** EXERCISE 1 **
Write out the part of the entries that opens with the line containing "country: United States" and closes with the line containing "habitat: Deep sands", both included, and nothing else.

Was Andrew Johnson the Worst V.P. Pick Ever?
The politics that made him Abraham Lincoln's running mate
(This is the second post in a series on the history and politics of the Veepstakes)
Abraham Lincoln’s 1864 re-election campaign
Today, everyone knows Abraham Lincoln as the president who saved the Union, freed the slaves, gave the Gettysburg Address, and was carved into history on Mount Rushmore. Pretty much every poll of presidential scholars has Lincoln ranked first or second on lists of the country’s greatest presidents.
In the summer of 1864, however, when he was gearing up to run for re-election, Lincoln didn’t appear quite as destined for an exalted place in history.
At the time, in fact, he was drawing fire from both ends of the political spectrum and there were many people who wished he’d retire and go back home to Springfield, Illinois. On one side were northern Democrats who wanted him to end the Civil War even if it meant negotiating with the South to preserve slavery, and in Lincoln’s own party were Radical Republicans (the liberals of the mid-19th century) who fumed that the president was far too timid in prosecuting the war and in supporting freedom for Black slaves.
Indeed, as one historian noted about Lincoln, “conservatives thought him a radical and liberals thought him a failure.”1
Moreover, with war fatigue blanketing the nation after more than three years of bloodshed, Lincoln’s re-election prospects looked bleak. Even moderate Republicans, the president’s biggest supporters, were in despair about his chances in the 1864 contest.
“Mr. Lincoln is already beaten,” wrote Horace Greeley, editor of the New York Tribune. “He cannot be elected. And we must have another ticket to save us from utter overthrow.”2 The Republican operative Thurlow Weed told Lincoln straight up that his re-election was “an impossibility” because voters were “wild for peace.”3 Some in the party called for a stronger nominee, perhaps Treasury Secretary Salmon Chase or General Ulysses S. Grant.
Yes, the man who today is lionized as possibly our greatest president was opposed in 1864 by members of his own party who thought he was a weak candidate for re-election.

** SOURCE DATA **

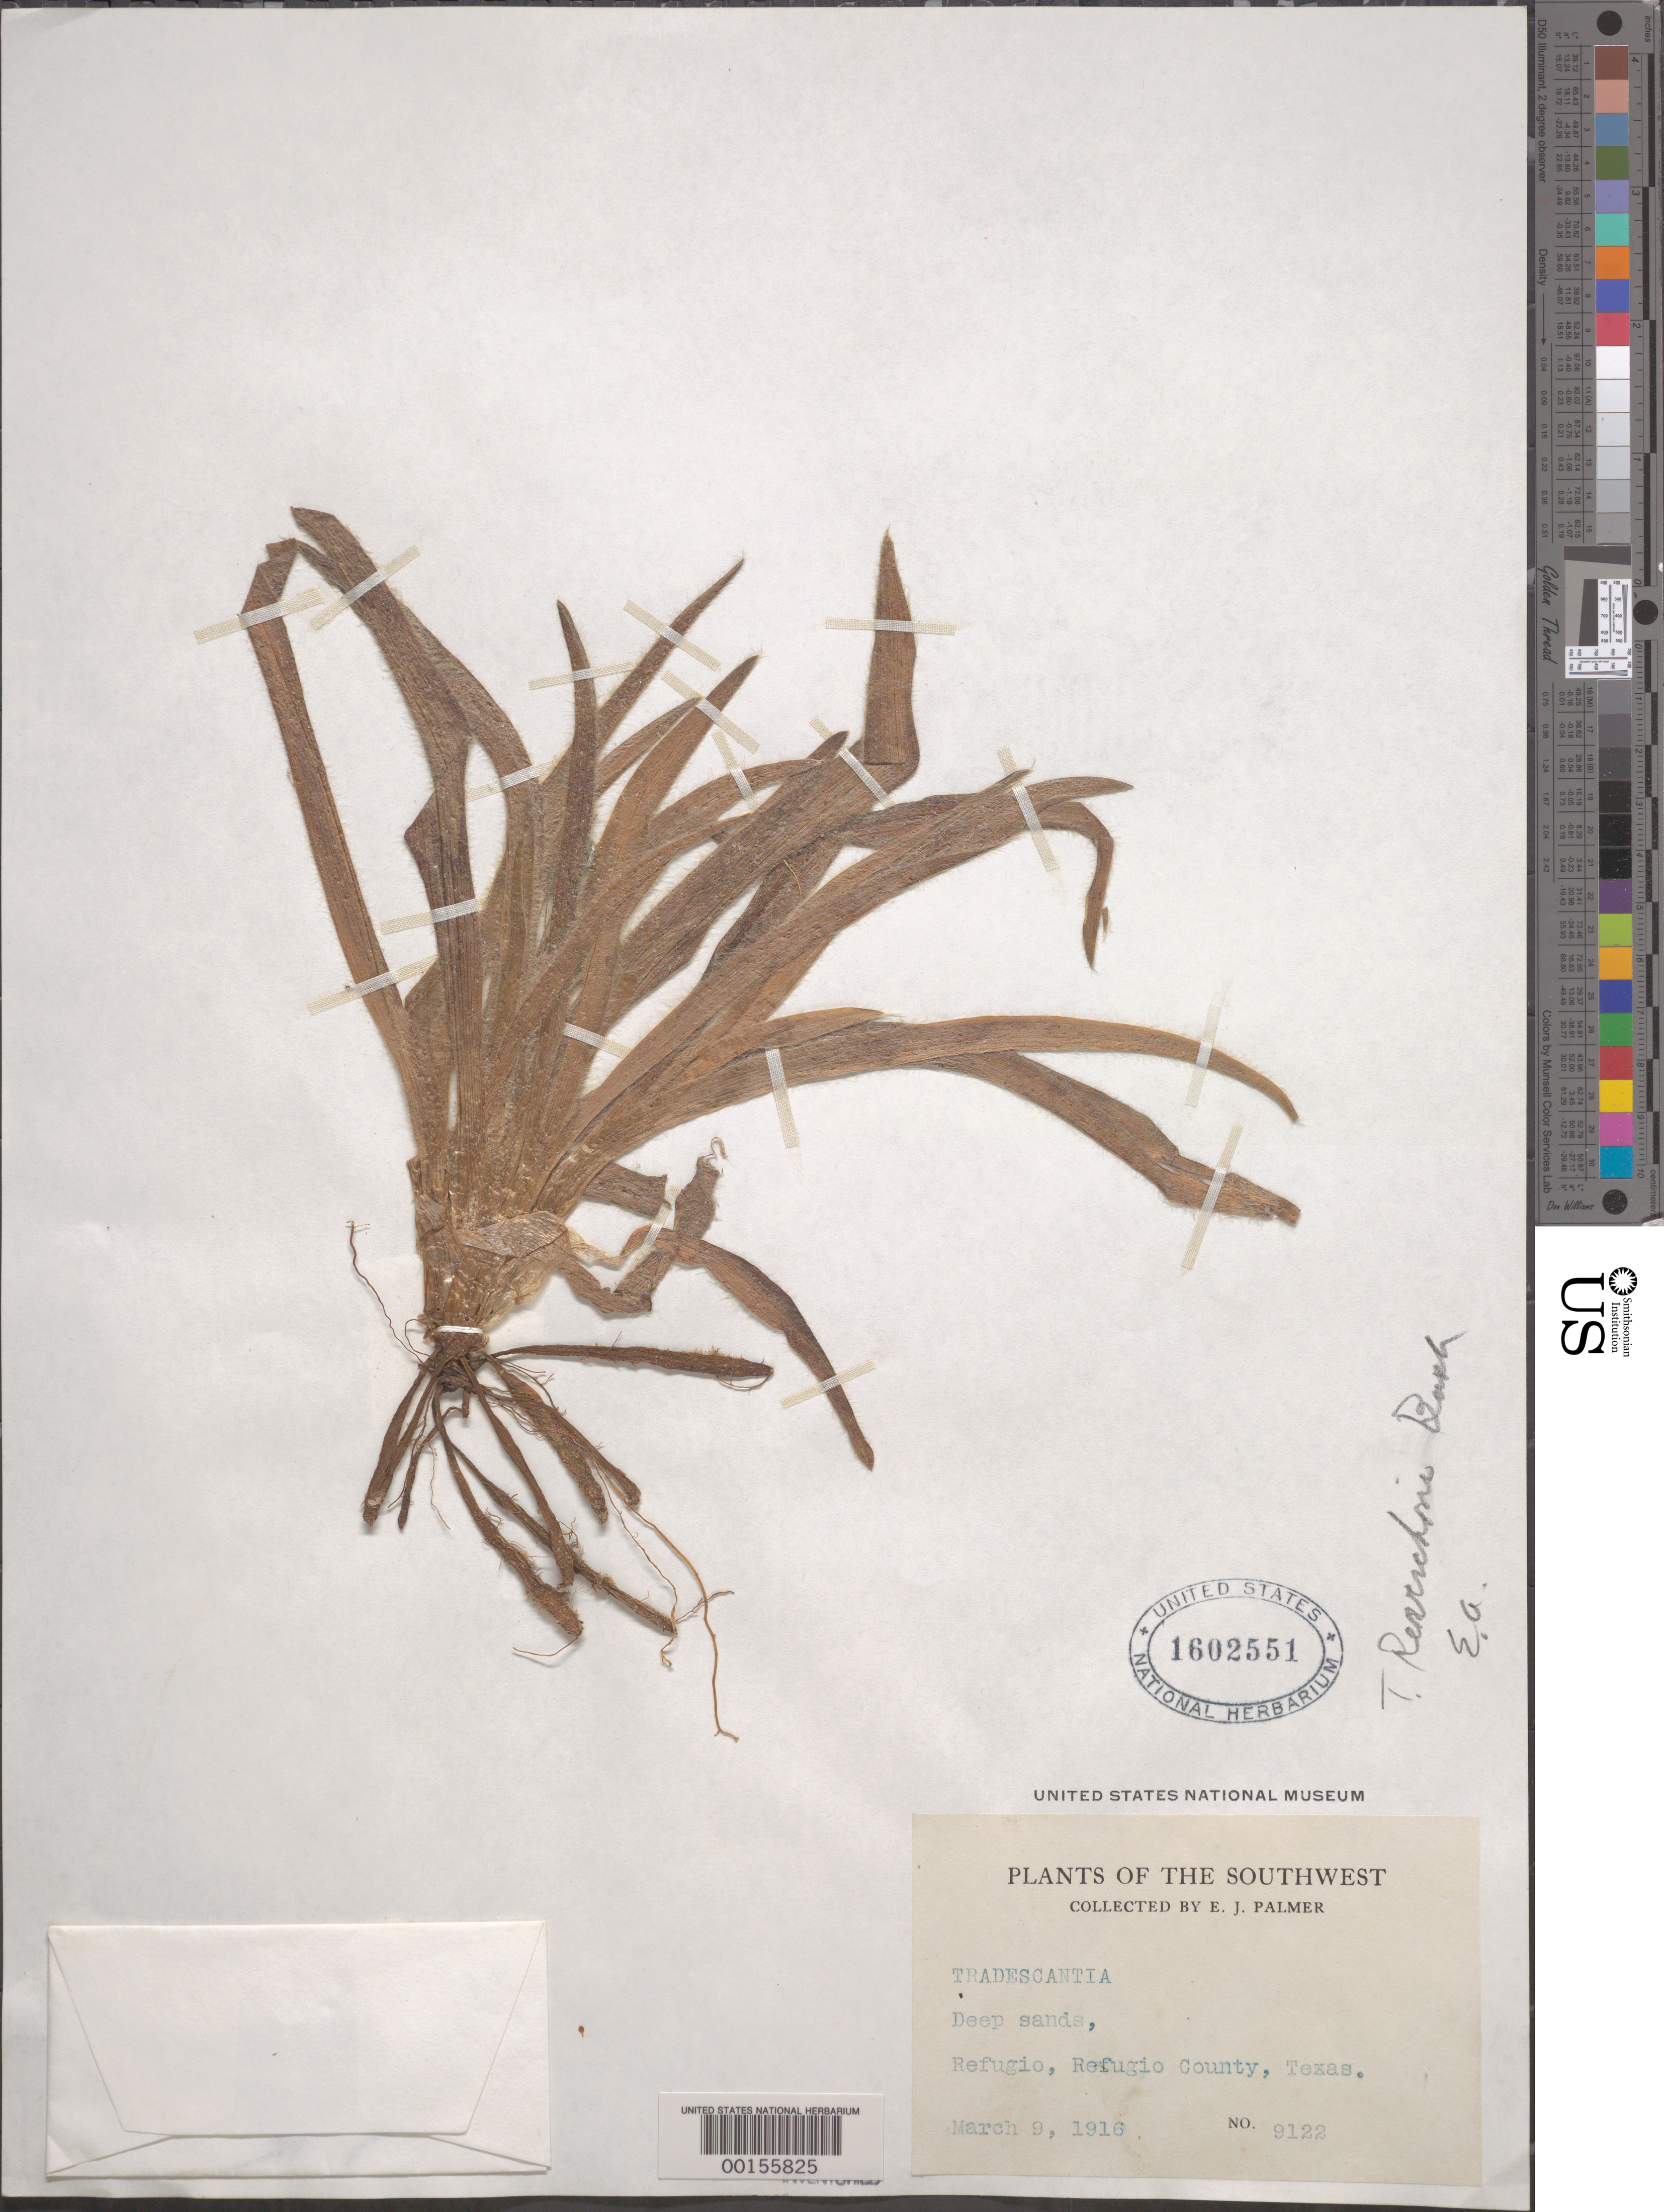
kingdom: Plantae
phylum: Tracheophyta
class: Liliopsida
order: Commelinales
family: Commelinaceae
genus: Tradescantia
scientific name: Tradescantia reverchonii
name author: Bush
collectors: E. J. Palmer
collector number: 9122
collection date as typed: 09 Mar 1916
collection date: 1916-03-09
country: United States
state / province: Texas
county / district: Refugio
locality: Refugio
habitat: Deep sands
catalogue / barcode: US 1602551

==

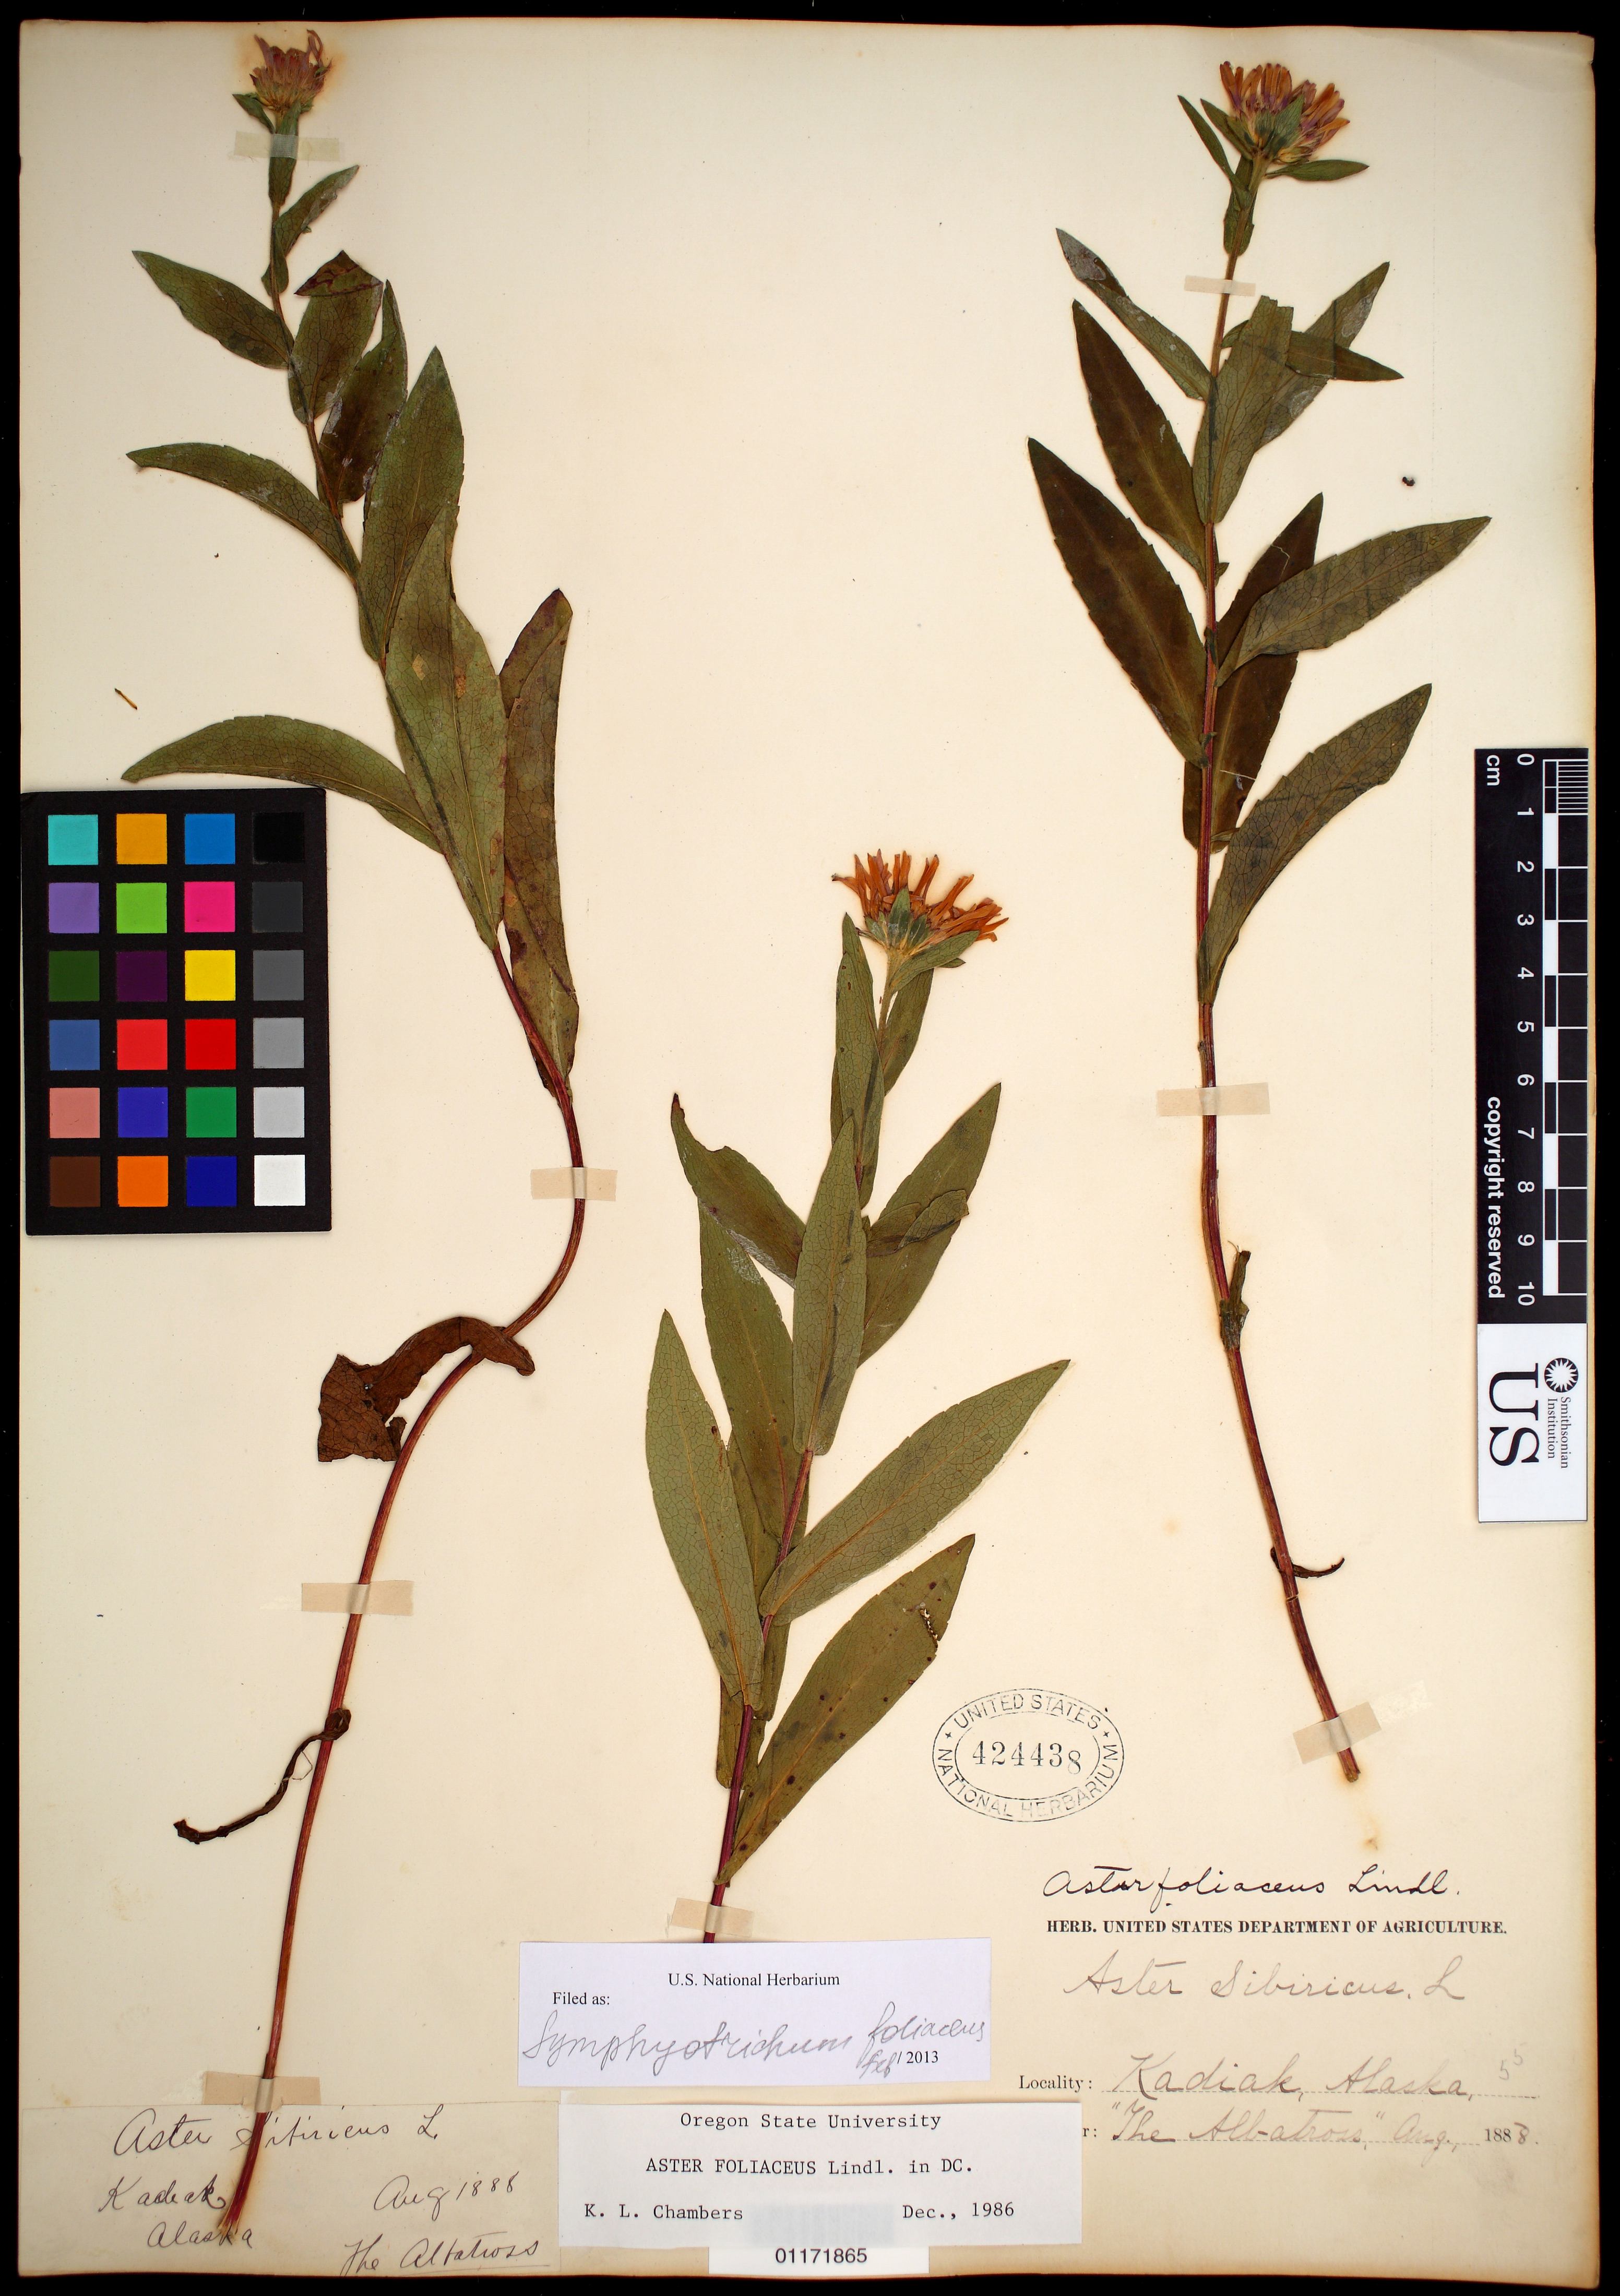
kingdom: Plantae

** EXERCISE 2 **
Give the article on Andrew Johnson and Lincoln's 1864 running mate again, word for word.

** EXPECTED ANSWER 1 **
country: United States
state / province: Texas
county / district: Refugio
locality: Refugio
habitat: Deep sands

** EXPECTED ANSWER 2 **
Was Andrew Johnson the Worst V.P. Pick Ever?
The politics that made him Abraham Lincoln's running mate
(This is the second post in a series on the history and politics of the Veepstakes)
Abraham Lincoln’s 1864 re-election campaign
Today, everyone knows Abraham Lincoln as the president who saved the Union, freed the slaves, gave the Gettysburg Address, and was carved into history on Mount Rushmore. Pretty much every poll of presidential scholars has Lincoln ranked first or second on lists of the country’s greatest presidents.
In the summer of 1864, however, when he was gearing up to run for re-election, Lincoln didn’t appear quite as destined for an exalted place in history.
At the time, in fact, he was drawing fire from both ends of the political spectrum and there were many people who wished he’d retire and go back home to Springfield, Illinois. On one side were northern Democrats who wanted him to end the Civil War even if it meant negotiating with the South to preserve slavery, and in Lincoln’s own party were Radical Republicans (the liberals of the mid-19th century) who fumed that the president was far too timid in prosecuting the war and in supporting freedom for Black slaves.
Indeed, as one historian noted about Lincoln, “conservatives thought him a radical and liberals thought him a failure.”1
Moreover, with war fatigue blanketing the nation after more than three years of bloodshed, Lincoln’s re-election prospects looked bleak. Even moderate Republicans, the president’s biggest supporters, were in despair about his chances in the 1864 contest.
“Mr. Lincoln is already beaten,” wrote Horace Greeley, editor of the New York Tribune. “He cannot be elected. And we must have another ticket to save us from utter overthrow.”2 The Republican operative Thurlow Weed told Lincoln straight up that his re-election was “an impossibility” because voters were “wild for peace.”3 Some in the party called for a stronger nominee, perhaps Treasury Secretary Salmon Chase or General Ulysses S. Grant.
Yes, the man who today is lionized as possibly our greatest president was opposed in 1864 by members of his own party who thought he was a weak candidate for re-election.